This repository contains Jupyter notebooks for extracting deep learning features from medical images (specifically chest X-rays) using a pre-trained RADDINO model.
-
Global Feature Extraction (
Global_feature_extraction.ipynb) - Extracts global image features using the RADDINO model. -
Patch Feature Extraction (
Patch_feature_extraction.ipynb) - Extracts patch-level features from medical images using the RADDINO model.
Both notebooks implement an efficient pipeline leveraging:
- PyTorch and PyTorch Lightning for deep learning operations
- MONAI (Medical Open Network for AI) for medical image-specific processing
- Parallel execution and persistent caching for performance optimization
- GPU acceleration for faster processing
Dependencies are managed via uv, with a lock file included to ensure reproducible environments.
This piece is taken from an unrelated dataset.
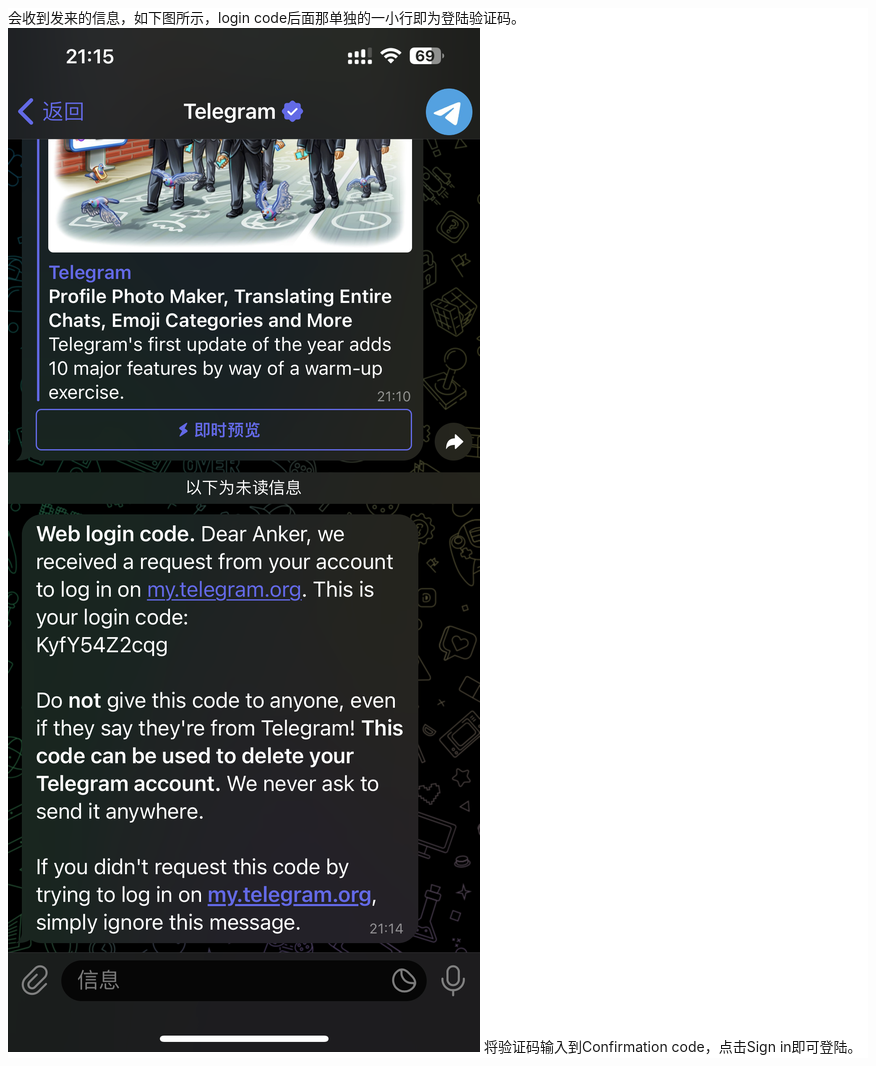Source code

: 会收到发来的信息，如下图所示，login code后面那单独的一小行即为登陆验证码。
![IMG_0731](media/16755200305766/IMG_0731.png)
将验证码输入到Confirmation code，点击Sign in即可登陆。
# Install uv if you haven't already
pip install uv
# Clone the repository
git clone https://github.com/f10409/RAD-DINO_Embedding_Extractor.git
cd RAD-DINO_Embedding_Extractor
# Create a virtual environment and install dependencies using uv
uv sync- Update the
BASE_PATHvariable in theget_data_dict_part()function - Configure parameters like cache settings, batch size, and GPU selection
- Provide a CSV file with image paths in the
ImagePathcolumn - Run the notebook to extract and save features to the specified output directory
- Data loading from CSV containing image paths
- Medical image-specific preprocessing
- Dataset preparation with persistent caching
- Model initialization
- Validation through visual spot-checking
- Feature extraction using PyTorch Lightning
The extracted features are saved to disk for downstream tasks like classification or clustering.